Task to complete
Write only how many lines of the listing below include the string "casing".

Records for the task
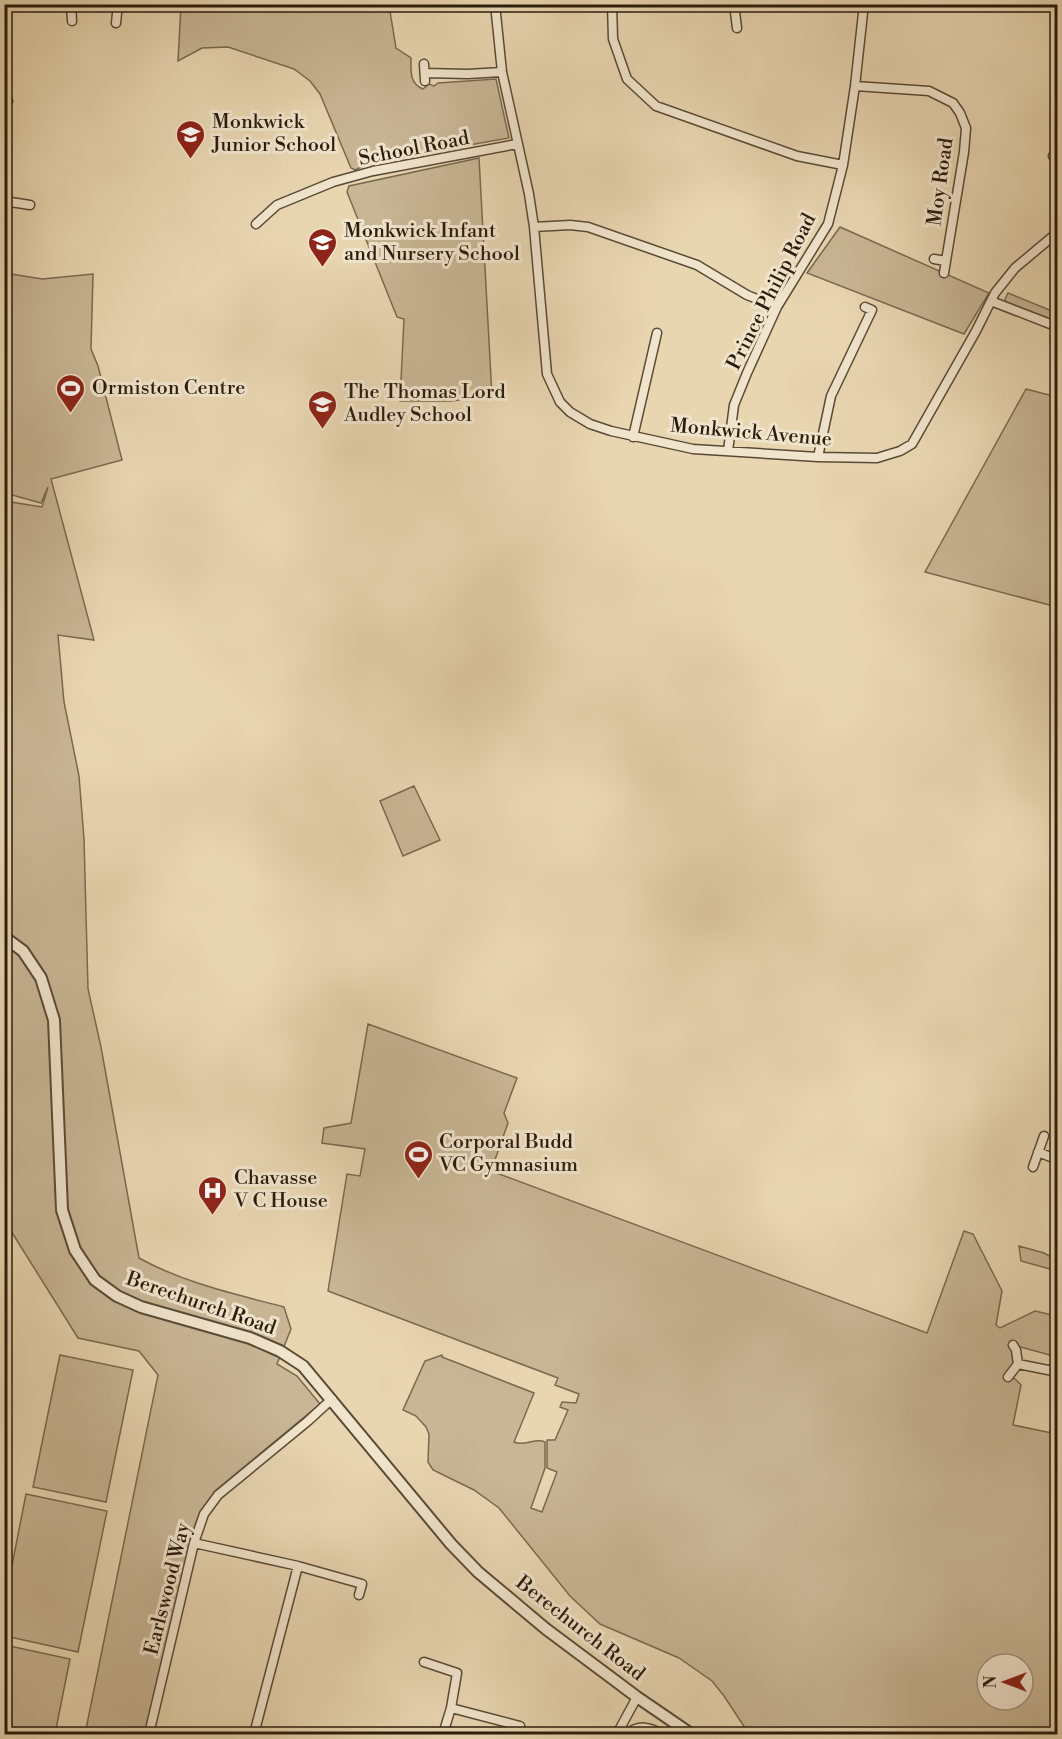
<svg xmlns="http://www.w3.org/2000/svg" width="1062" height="1739" font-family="'Libre Bodoni',serif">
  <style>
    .green { fill: #c8b695; stroke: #796950; stroke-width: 1.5; fill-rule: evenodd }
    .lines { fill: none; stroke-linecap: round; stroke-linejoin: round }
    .minor-casing { stroke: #5a4a35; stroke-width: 11 }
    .tertiary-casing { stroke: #5a4a35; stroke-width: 14 }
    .minor { stroke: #f0e4cc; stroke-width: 8 }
    .tertiary { stroke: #f0e4cc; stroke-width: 10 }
    .labels { text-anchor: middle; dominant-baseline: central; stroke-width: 6; stroke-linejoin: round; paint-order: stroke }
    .poi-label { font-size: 20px; fill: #2a1c0c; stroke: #f0e4cc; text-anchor: start }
    .street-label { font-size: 20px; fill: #2a1c0c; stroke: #f0e4cc }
  </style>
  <rect width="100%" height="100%" fill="#e8d6b1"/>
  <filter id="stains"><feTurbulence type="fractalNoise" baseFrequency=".00333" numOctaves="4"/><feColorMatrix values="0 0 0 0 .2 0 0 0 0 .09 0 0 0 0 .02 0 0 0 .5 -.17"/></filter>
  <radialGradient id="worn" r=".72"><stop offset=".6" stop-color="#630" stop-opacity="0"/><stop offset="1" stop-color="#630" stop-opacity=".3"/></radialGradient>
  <path class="green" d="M181 5H389L396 48 411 58C411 71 409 83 423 89L429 84 434 86 438 83 496 79 509 138 380 161H375L355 170 351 168 320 94 310 81 294 69 228 47 202 48 178 61Z
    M479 158 492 396 451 401H400L404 319 397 317 347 192 349 186Z
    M840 227 989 293 964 334 807 273Z
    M5 273 42 279 93 274 91 349 98 366 122 460 51 479 94 640 58 635 64 702 79 776 84 839 88 989 101 1047 139 1258C184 1283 235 1294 284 1307L291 1329 277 1364 297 1376 320 1404 215 1491 200 1513 191 1537 146 1734H85L158 1375 139 1351 78 1338 11 1231 10 1108 4 1095V501L42 507 48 487 41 503 5 493Z
    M1008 293 1057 313V322L1045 319 1006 303 1005 299Z
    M1026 389 1057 397V607L925 572Z
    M414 786 440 840 403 856 380 801Z
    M368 1024 517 1078 504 1113 508 1123 491 1171 927 1333 964 1231 973 1234 1002 1291 996 1325 1000 1328 1035 1311 1057 1316V1357L1013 1345 1017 1356 1009 1373 1021 1385 1013 1425 1057 1434V1734H749L724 1696 712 1681 679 1658 600 1624 570 1596 499 1508 474 1490 433 1470 428 1462 429 1434 426 1427 416 1416 403 1410 425 1361 442 1355V1357L534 1393 514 1442C525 1447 535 1437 545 1442V1468L531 1508 542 1512 557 1472 547 1468V1440H555L568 1410 560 1407 562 1402 576 1403 579 1394 555 1385 558 1378 328 1291 347 1174 360 1176 365 1149 322 1143 324 1128 351 1123ZM987 1664H1023V1700H987Z
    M1019 1246 1044 1253 1057 1260V1271L1021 1261Z
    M60 1355 133 1370 106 1502 33 1487Z
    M26 1494 107 1511 78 1652 5 1636V1601Z
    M5 1645 70 1659 55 1734H5Z"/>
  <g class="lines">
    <defs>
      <path id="minor" d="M71 4 72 21
        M495 4 502 72 529 194 534 227 547 374 560 402 570 412 590 424 611 431 693 449 818 457 877 458 900 451 912 444 976 331 995 293 1015 268 1058 232
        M612 4 613 39 627 79 656 106 797 156 843 165
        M734 4 737 28
        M116 23 118 4
        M424 64 425 81
        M425 73 468 74 502 72
        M855 86 929 91 953 103 960 113 966 128 964 152 944 273
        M4 102 8 101
        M1053 156 1058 153
        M4 201 30 205
        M256 224 277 205 333 182 373 171 517 144
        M534 227 570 225 588 227 697 265 747 295 777 307
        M934 259 946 261
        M991 301 1058 327
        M633 437 657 333
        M728 451 734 405 747 373 777 307 828 224 843 165 855 86 864 4
        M818 457 831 396 872 310 865 307
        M1038 1152 1058 1160
        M1033 1167 1044 1136
        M1013 1345 1016 1350 1018 1364 1058 1372
        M1008 1377 1018 1364
        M194 1543 298 1566 362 1584 359 1595
        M424 1662 457 1673 451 1708 443 1734
        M451 1708 520 1726
        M618 1731 627 1734C639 1724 650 1727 662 1734
        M149 1734 194 1543 204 1514 218 1495 308 1421 332 1399
        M254 1734 298 1566
        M617 1734 637 1697"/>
      <path id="tertiary" d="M4 937 23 951 41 978 54 1020 62 1210 75 1250 95 1280 117 1296 141 1307 250 1338 280 1351 303 1366 451 1544 478 1572 546 1629 637 1697 691 1734"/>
    </defs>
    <use href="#minor" class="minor-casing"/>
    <use href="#tertiary" class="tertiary-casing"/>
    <use href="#minor" class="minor"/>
    <use href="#tertiary" class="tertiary"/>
  </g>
  <defs>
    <symbol id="school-pin" viewBox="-11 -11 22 30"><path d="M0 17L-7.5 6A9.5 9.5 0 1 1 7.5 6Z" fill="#8f2418" stroke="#f0e4cc"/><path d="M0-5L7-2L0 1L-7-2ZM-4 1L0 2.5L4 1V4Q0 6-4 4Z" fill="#fff"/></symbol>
    <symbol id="stadium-pin" viewBox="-11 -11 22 30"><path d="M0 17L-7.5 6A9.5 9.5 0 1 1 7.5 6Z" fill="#8f2418" stroke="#f0e4cc"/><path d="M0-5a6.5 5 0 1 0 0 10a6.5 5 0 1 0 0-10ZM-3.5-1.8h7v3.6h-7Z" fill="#fff"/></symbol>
    <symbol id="hospital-pin" viewBox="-11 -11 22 30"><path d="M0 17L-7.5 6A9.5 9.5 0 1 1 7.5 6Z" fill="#8f2418" stroke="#f0e4cc"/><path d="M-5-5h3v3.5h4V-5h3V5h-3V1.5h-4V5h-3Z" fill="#fff"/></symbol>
  </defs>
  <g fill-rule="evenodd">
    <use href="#school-pin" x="174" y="118" width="33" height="45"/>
    <use href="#school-pin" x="306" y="226" width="33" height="45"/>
    <use href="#stadium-pin" x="54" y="372" width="33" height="45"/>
    <use href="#school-pin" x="306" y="388" width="33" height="45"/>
    <use href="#stadium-pin" x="402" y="1138" width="33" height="45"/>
    <use href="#hospital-pin" x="196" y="1174" width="33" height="45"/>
  </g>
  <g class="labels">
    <g class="poi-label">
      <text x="212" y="122">Monkwick<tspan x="212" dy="23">Junior School</tspan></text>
      <text x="344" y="231">Monkwick Infant<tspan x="344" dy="23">and Nursery School</tspan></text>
      <text x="92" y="388">Ormiston Centre</text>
      <text x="344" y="392">The Thomas Lord<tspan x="344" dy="23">Audley School</tspan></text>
      <text x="439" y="1142">Corporal Budd<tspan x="439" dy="23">VC Gymnasium</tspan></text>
      <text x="234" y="1178">Chavasse<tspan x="234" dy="23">V C House</tspan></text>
    </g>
    <g class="street-label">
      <text transform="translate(414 149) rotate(-11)">School Road</text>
      <text transform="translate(941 182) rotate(-82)">Moy Road</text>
      <text transform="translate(772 292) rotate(-63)">Prince Philip Road</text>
      <text transform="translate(751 433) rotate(5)">Monkwick Avenue</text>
      <text transform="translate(201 1304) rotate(19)">Berechurch Road</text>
      <text transform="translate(168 1589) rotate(-76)">Earlswood Way</text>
      <text transform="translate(580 1629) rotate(38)">Berechurch Road</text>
    </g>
  </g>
  <rect width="1062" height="1739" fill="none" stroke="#e8d6b1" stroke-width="24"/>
  <rect x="6" y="6" width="1050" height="1727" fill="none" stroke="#2a1c0c" stroke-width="3"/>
  <rect x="12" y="12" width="1038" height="1715" fill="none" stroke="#2a1c0c" stroke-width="1.5"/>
  <g transform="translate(1005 1682) rotate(270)"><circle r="28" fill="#f0e4cc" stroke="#a1947f" stroke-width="1.5"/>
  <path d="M0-4.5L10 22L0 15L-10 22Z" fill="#8f2418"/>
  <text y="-9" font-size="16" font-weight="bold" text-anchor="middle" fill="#2a1c0c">N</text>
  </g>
  <rect width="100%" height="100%" filter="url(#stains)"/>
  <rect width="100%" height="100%" fill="url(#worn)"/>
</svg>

Finished task
4